三级成人视频In the longer term the further tightening of CO2 emissions in 2025 and 2030 look likely to be more fertile areas for motor industry lobbying, particularly of the UK Government, which is naturally suspicious of things emanating from the EU.
Some want the UK to follow the EU standards, others would prefer an easing of them; no one is asking for a tougher stance.
Is this a gift to China?
Most agree that these further standards will be tough to meet and could well hand the Chinese economy a big bonus because it makes most automotive battery packs and has a burgeoning electric-car industry anxious to extend itself into Europe.

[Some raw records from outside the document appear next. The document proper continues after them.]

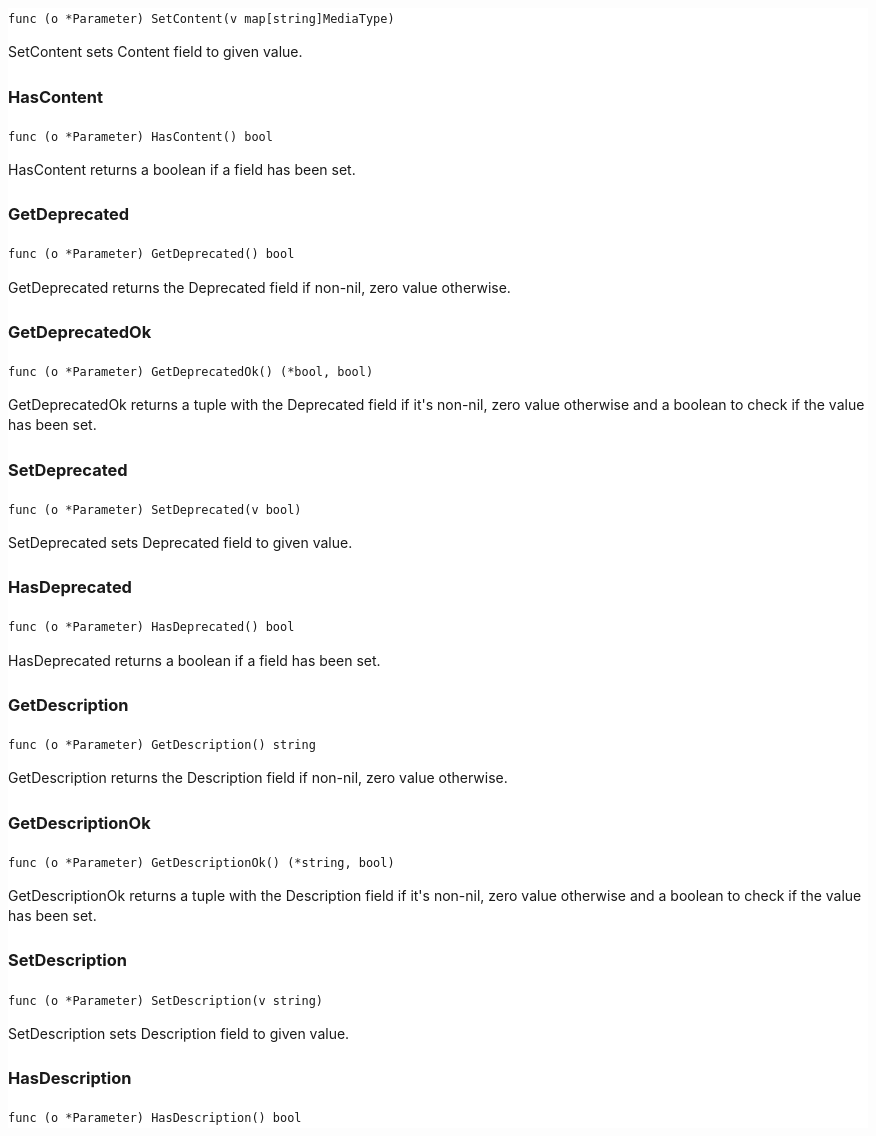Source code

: `func (o *Parameter) SetContent(v map[string]MediaType)`

SetContent sets Content field to given value.

### HasContent

`func (o *Parameter) HasContent() bool`

HasContent returns a boolean if a field has been set.

### GetDeprecated

`func (o *Parameter) GetDeprecated() bool`

GetDeprecated returns the Deprecated field if non-nil, zero value otherwise.

### GetDeprecatedOk

`func (o *Parameter) GetDeprecatedOk() (*bool, bool)`

GetDeprecatedOk returns a tuple with the Deprecated field if it's non-nil, zero value otherwise
and a boolean to check if the value has been set.

### SetDeprecated

`func (o *Parameter) SetDeprecated(v bool)`

SetDeprecated sets Deprecated field to given value.

### HasDeprecated

`func (o *Parameter) HasDeprecated() bool`

HasDeprecated returns a boolean if a field has been set.

### GetDescription

`func (o *Parameter) GetDescription() string`

GetDescription returns the Description field if non-nil, zero value otherwise.

### GetDescriptionOk

`func (o *Parameter) GetDescriptionOk() (*string, bool)`

GetDescriptionOk returns a tuple with the Description field if it's non-nil, zero value otherwise
and a boolean to check if the value has been set.

### SetDescription

`func (o *Parameter) SetDescription(v string)`

SetDescription sets Description field to given value.

### HasDescription

`func (o *Parameter) HasDescription() bool`
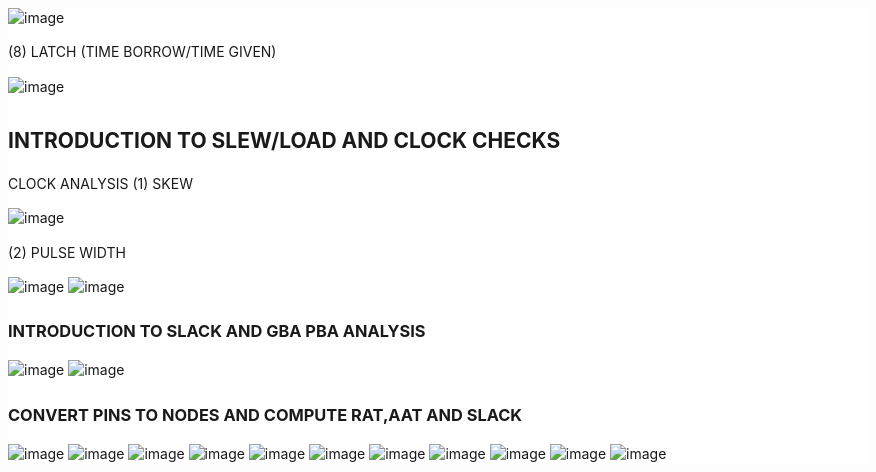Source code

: <img width="469" alt="image" src="https://user-images.githubusercontent.com/110079800/195980402-71b5067e-a327-4cc8-87e5-228cd23df015.png">

(8) LATCH (TIME BORROW/TIME GIVEN)

<img width="501" alt="image" src="https://user-images.githubusercontent.com/110079800/195980549-f7e5d8dc-3ce9-46dc-8dc0-090e58636c3a.png">

## INTRODUCTION TO SLEW/LOAD AND CLOCK CHECKS

CLOCK ANALYSIS
(1) SKEW

<img width="473" alt="image" src="https://user-images.githubusercontent.com/110079800/195981521-d000077b-deee-4ae0-8f19-cb2b570cd97a.png">

(2) PULSE WIDTH

<img width="509" alt="image" src="https://user-images.githubusercontent.com/110079800/195981722-5a40aa67-8d68-4bba-9eac-776badcdcd96.png">

<img width="218" alt="image" src="https://user-images.githubusercontent.com/110079800/195981796-6c38cf22-8923-4d2d-9abc-2b4aa40d50fe.png">

### INTRODUCTION TO SLACK AND GBA PBA ANALYSIS

<img width="524" alt="image" src="https://user-images.githubusercontent.com/110079800/195986498-5f3c4530-529a-4477-8414-92dae4d386ac.png">

<img width="523" alt="image" src="https://user-images.githubusercontent.com/110079800/195986520-9ba8d6b8-2ab2-4d1b-9b11-d736f896be67.png">

### CONVERT PINS TO  NODES AND COMPUTE RAT,AAT AND SLACK

<img width="578" alt="image" src="https://user-images.githubusercontent.com/110079800/195987519-c6be5bd8-e06e-4df2-a7f8-4232df05f002.png">

<img width="607" alt="image" src="https://user-images.githubusercontent.com/110079800/195987879-35952d66-6726-4836-a74e-17c9aee795e4.png">

<img width="602" alt="image" src="https://user-images.githubusercontent.com/110079800/195987985-1c16924d-ab49-49d3-b61f-409ff4420d23.png">

<img width="623" alt="image" src="https://user-images.githubusercontent.com/110079800/195988153-2da677a1-2b94-41c3-823f-4feb5bb765ea.png">

<img width="646" alt="image" src="https://user-images.githubusercontent.com/110079800/195988185-a86ba19c-b1e8-4fb5-b92e-485418e4d325.png">

<img width="623" alt="image" src="https://user-images.githubusercontent.com/110079800/195988205-a82dd85c-38f6-44de-902d-1cef7cfa5f80.png">

<img width="539" alt="image" src="https://user-images.githubusercontent.com/110079800/195988309-be4d7267-e6ee-4021-99e1-9f9ad777d16f.png">

<img width="632" alt="image" src="https://user-images.githubusercontent.com/110079800/195988367-9abe252b-2b2c-436f-91f6-b92dc37fc262.png">

<img width="635" alt="image" src="https://user-images.githubusercontent.com/110079800/195989187-e06726f0-28ea-4328-a610-2550bc21859b.png">

<img width="643" alt="image" src="https://user-images.githubusercontent.com/110079800/195989209-479c043a-f85d-4a3c-b88f-2fa5fb3708da.png">

<img width="636" alt="image" src="https://user-images.githubusercontent.com/110079800/195989250-f5eafcfc-fcbb-4c25-9614-5c70e24385bd.png">
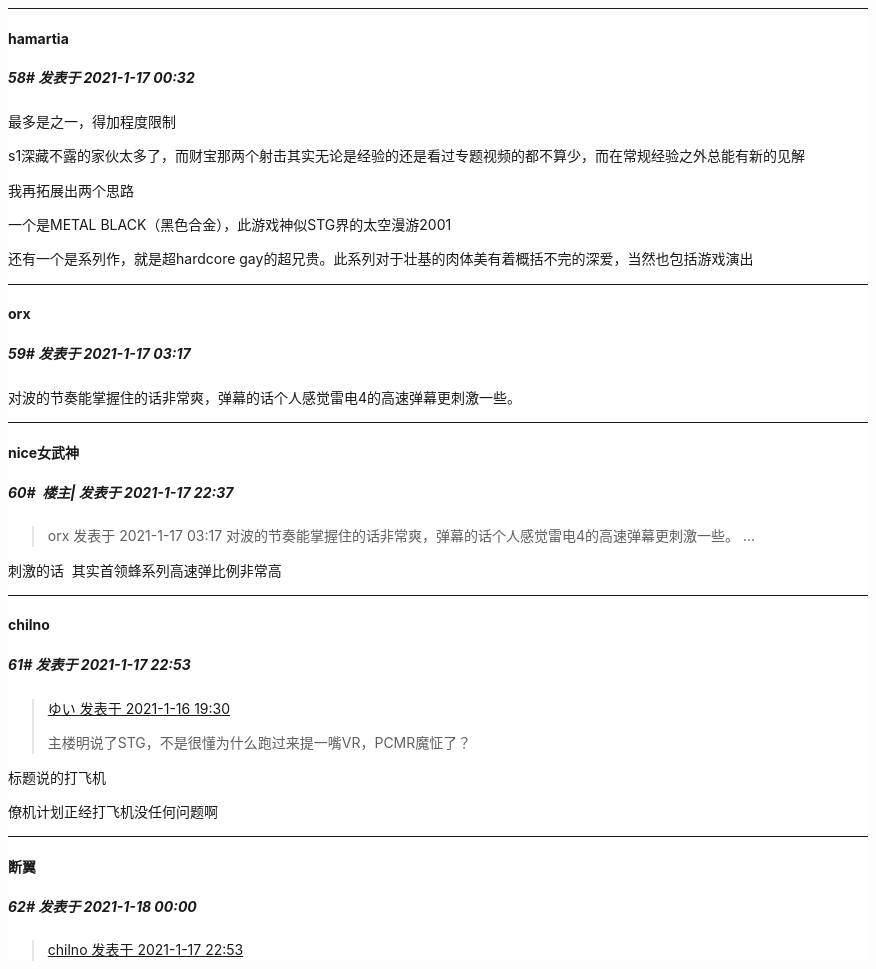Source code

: 
-----

####  hamartia  
##### 58#       发表于 2021-1-17 00:32


最多是之一，得加程度限制

s1深藏不露的家伙太多了，而财宝那两个射击其实无论是经验的还是看过专题视频的都不算少，而在常规经验之外总能有新的见解


我再拓展出两个思路

一个是METAL BLACK（黑色合金），此游戏神似STG界的太空漫游2001

还有一个是系列作，就是超hardcore gay的超兄贵。此系列对于壮基的肉体美有着概括不完的深爱，当然也包括游戏演出


-----

####  orx  
##### 59#       发表于 2021-1-17 03:17


对波的节奏能掌握住的话非常爽，弹幕的话个人感觉雷电4的高速弹幕更刺激一些。


-----

####  nice女武神  
##### 60#         楼主| 发表于 2021-1-17 22:37


<blockquote>orx 发表于 2021-1-17 03:17
对波的节奏能掌握住的话非常爽，弹幕的话个人感觉雷电4的高速弹幕更刺激一些。 ...</blockquote>
刺激的话  其实首领蜂系列高速弹比例非常高


-----

####  chilno  
##### 61#       发表于 2021-1-17 22:53


<blockquote><a href="httphttps://bbs.saraba1st.com/2b/forum.php?mod=redirect&amp;goto=findpost&amp;pid=50055011&amp;ptid=1982982" target="_blank">ゆい 发表于 2021-1-16 19:30</a>

主楼明说了STG，不是很懂为什么跑过来提一嘴VR，PCMR魔怔了？</blockquote>
标题说的打飞机

僚机计划正经打飞机没任何问题啊 


-----

####  断翼  
##### 62#       发表于 2021-1-18 00:00


<blockquote><a href="httphttps://bbs.saraba1st.com/2b/forum.php?mod=redirect&amp;goto=findpost&amp;pid=50066892&amp;ptid=1982982" target="_blank">chilno 发表于 2021-1-17 22:53</a>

三级成人视频Deferring CO2 deadlines would give the industry more time to build battery capacity in Europe thus saving jobs and investment, as well as allowing the development of cleaner and more sustainable and ethical battery chemistry than the current lithium-ion cells and hydrogen fuel cells.
三级成人视频Another area where the industry seems more inclined to speak with one voice is the proposed ban on all internal combustion, including hybrids, in 2035. The industry sees the latest range of plug-in hybrid vehicles (PHEVs) as a key technology to introduce the public to electric propulsion and to bridge the practicality gap for long-distance driving.
Pure battery cars with long ranges are expensive and heavy, and high-current chargers are also expensive to install and use, are often unreliable and, despite Government promises, are still few and far between.
Repeated use of fast-chargers also harms the long-term health of the current lithium-ion battery packs to the extent that some car makers are considering software which “counts” the number of fast charges so used buyers can see how compromised the battery life is.
As one car maker told us: “Now is not三级成人视频 the time to ask for anything…".
三级成人视频But we understand the industry is starting to make approaches to Government, reminding it no doubt of the £202 billion it contributes to the UK economy, the 12.8 per cent it contributes to UK goods exports, the 168,000 direct jobs and many times that in supplier firms, retail and fleet sales, media and motor racing, not to mention the valuable research contracts it has with UK firms and universities.
The alternative is to have car manufacturers pull out, with all the upheaval that entails. Honda is already going三级成人视频, others could just as simply follow.
“We just can’t afford to keep making vehicles we don’t make money on,” said one UK manufacturer, when asked about new EV standards.
It’s a sobering thought that car companies could just pack up and leave, but it’s one which might cause some rethinking among the Government’s decision makers.